# To do
Word for word, restate all of the records.

Stored dataset items
+===+

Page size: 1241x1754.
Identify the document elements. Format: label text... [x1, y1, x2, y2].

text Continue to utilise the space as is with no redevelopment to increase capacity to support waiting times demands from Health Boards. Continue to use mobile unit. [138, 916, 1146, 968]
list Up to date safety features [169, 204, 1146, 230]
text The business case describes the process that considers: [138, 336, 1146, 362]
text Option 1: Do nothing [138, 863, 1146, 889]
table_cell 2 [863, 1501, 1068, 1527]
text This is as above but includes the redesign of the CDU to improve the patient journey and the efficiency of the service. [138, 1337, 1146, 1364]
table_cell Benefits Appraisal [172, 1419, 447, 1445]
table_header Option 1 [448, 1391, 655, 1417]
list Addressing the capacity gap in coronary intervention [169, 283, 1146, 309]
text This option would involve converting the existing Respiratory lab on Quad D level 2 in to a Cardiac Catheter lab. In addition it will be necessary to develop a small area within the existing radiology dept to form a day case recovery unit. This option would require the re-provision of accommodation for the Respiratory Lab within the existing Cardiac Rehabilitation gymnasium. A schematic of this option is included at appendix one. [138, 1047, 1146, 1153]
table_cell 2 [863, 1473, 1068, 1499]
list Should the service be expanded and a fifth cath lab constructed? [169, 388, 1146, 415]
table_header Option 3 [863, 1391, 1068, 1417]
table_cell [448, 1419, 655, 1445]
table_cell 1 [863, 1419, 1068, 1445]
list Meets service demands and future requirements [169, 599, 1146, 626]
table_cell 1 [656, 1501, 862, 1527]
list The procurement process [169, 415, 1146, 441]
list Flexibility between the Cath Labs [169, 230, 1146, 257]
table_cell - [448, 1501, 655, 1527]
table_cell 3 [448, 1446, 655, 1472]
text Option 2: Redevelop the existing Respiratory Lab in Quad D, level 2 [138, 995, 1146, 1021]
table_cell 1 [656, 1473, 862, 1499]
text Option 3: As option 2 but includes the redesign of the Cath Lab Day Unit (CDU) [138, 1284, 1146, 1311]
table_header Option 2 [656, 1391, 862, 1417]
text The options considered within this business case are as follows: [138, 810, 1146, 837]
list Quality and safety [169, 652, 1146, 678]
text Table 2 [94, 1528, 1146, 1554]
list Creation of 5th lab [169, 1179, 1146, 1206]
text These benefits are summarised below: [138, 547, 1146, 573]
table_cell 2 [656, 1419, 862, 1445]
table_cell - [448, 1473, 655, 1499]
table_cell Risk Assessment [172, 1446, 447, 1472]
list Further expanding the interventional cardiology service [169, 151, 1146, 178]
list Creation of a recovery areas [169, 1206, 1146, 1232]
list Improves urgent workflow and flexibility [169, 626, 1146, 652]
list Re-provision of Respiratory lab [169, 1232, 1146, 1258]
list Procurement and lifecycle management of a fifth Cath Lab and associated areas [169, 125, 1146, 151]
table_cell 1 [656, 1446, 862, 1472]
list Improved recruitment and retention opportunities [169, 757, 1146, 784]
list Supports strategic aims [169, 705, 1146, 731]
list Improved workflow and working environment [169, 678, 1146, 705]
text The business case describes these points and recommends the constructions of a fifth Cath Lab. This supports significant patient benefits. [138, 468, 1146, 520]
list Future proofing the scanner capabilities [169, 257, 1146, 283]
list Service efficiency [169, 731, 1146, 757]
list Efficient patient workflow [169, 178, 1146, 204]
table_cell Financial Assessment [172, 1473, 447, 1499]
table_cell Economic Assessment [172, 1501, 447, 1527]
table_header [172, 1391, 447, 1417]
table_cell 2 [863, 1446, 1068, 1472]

+===+

# Finished task
Page size: 1241x1754.
Identify the document elements. Format: label text... [x1, y1, x2, y2].

text Continue to utilise the space as is with no redevelopment to increase capacity to support waiting times demands from Health Boards. Continue to use mobile unit. [138, 916, 1146, 968]
list Up to date safety features [169, 204, 1146, 230]
text The business case describes the process that considers: [138, 336, 1146, 362]
text Option 1: Do nothing [138, 863, 1146, 889]
table_cell 2 [863, 1501, 1068, 1527]
text This is as above but includes the redesign of the CDU to improve the patient journey and the efficiency of the service. [138, 1337, 1146, 1364]
table_cell Benefits Appraisal [172, 1419, 447, 1445]
table_header Option 1 [448, 1391, 655, 1417]
list Addressing the capacity gap in coronary intervention [169, 283, 1146, 309]
text This option would involve converting the existing Respiratory lab on Quad D level 2 in to a Cardiac Catheter lab. In addition it will be necessary to develop a small area within the existing radiology dept to form a day case recovery unit. This option would require the re-provision of accommodation for the Respiratory Lab within the existing Cardiac Rehabilitation gymnasium. A schematic of this option is included at appendix one. [138, 1047, 1146, 1153]
table_cell 2 [863, 1473, 1068, 1499]
list Should the service be expanded and a fifth cath lab constructed? [169, 388, 1146, 415]
table_header Option 3 [863, 1391, 1068, 1417]
table_cell [448, 1419, 655, 1445]
table_cell 1 [863, 1419, 1068, 1445]
list Meets service demands and future requirements [169, 599, 1146, 626]
table_cell 1 [656, 1501, 862, 1527]
list The procurement process [169, 415, 1146, 441]
list Flexibility between the Cath Labs [169, 230, 1146, 257]
table_cell - [448, 1501, 655, 1527]
table_cell 3 [448, 1446, 655, 1472]
text Option 2: Redevelop the existing Respiratory Lab in Quad D, level 2 [138, 995, 1146, 1021]
table_cell 1 [656, 1473, 862, 1499]
text Option 3: As option 2 but includes the redesign of the Cath Lab Day Unit (CDU) [138, 1284, 1146, 1311]
table_header Option 2 [656, 1391, 862, 1417]
text The options considered within this business case are as follows: [138, 810, 1146, 837]
list Quality and safety [169, 652, 1146, 678]
text Table 2 [94, 1528, 1146, 1554]
list Creation of 5th lab [169, 1179, 1146, 1206]
text These benefits are summarised below: [138, 547, 1146, 573]
table_cell 2 [656, 1419, 862, 1445]
table_cell - [448, 1473, 655, 1499]
table_cell Risk Assessment [172, 1446, 447, 1472]
list Further expanding the interventional cardiology service [169, 151, 1146, 178]
list Creation of a recovery areas [169, 1206, 1146, 1232]
list Improves urgent workflow and flexibility [169, 626, 1146, 652]
list Re-provision of Respiratory lab [169, 1232, 1146, 1258]
list Procurement and lifecycle management of a fifth Cath Lab and associated areas [169, 125, 1146, 151]
table_cell 1 [656, 1446, 862, 1472]
list Improved recruitment and retention opportunities [169, 757, 1146, 784]
list Supports strategic aims [169, 705, 1146, 731]
list Improved workflow and working environment [169, 678, 1146, 705]
text The business case describes these points and recommends the constructions of a fifth Cath Lab. This supports significant patient benefits. [138, 468, 1146, 520]
list Future proofing the scanner capabilities [169, 257, 1146, 283]
list Service efficiency [169, 731, 1146, 757]
list Efficient patient workflow [169, 178, 1146, 204]
table_cell Financial Assessment [172, 1473, 447, 1499]
table_cell Economic Assessment [172, 1501, 447, 1527]
table_header [172, 1391, 447, 1417]
table_cell 2 [863, 1446, 1068, 1472]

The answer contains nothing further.